I was an intruder here. These people living in a remote village with traditions so vastly different from any I had known made up the only culture that could understand the land I presumed to visit with my unarticulated plea for peace. They lived the connections among people and animals, earth and sea. The Inupiat were the
only ones equipped to understand any answers. I was a stranger, an outsider. I had accepted their gift of hospitality, participated in village tradition, and had nothing to offer in return. I didn’t know then to accept it as grace.
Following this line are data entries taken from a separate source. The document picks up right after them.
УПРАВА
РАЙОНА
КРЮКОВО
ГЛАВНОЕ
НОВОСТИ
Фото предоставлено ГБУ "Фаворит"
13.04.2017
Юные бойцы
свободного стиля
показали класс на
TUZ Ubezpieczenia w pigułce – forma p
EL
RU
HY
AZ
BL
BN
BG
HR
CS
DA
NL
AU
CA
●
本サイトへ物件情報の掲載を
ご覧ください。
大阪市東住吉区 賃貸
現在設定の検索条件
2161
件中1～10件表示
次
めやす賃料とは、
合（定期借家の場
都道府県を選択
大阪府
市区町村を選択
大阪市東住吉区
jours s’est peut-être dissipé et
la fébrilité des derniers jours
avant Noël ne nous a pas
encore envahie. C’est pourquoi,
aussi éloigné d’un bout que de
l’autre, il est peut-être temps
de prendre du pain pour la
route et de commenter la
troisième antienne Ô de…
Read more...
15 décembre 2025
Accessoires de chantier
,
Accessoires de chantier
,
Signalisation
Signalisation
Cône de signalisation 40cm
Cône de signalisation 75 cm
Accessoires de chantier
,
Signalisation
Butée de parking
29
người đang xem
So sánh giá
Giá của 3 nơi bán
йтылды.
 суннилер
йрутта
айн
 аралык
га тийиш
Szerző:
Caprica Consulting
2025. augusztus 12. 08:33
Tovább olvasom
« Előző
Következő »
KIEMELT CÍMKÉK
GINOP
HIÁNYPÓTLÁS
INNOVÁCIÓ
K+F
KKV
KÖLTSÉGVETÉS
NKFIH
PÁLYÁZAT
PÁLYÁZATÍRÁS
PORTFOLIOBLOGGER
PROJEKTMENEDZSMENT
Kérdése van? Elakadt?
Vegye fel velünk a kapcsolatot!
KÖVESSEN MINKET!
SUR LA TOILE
Before embarking on this journey, I had considered my impending intrusion into the wilderness. But only after visiting the village celebration was I aware of my double trespass. I hoped that a people so close to the land possessed a deeper understanding than I about animals, about animals killing loved ones, about how to navigate this primal and unforgiving world. I hoped I might learn at least some of that understanding from them. Perhaps it could mitigate the pain. Perhaps it would help me honor even more those I had lost.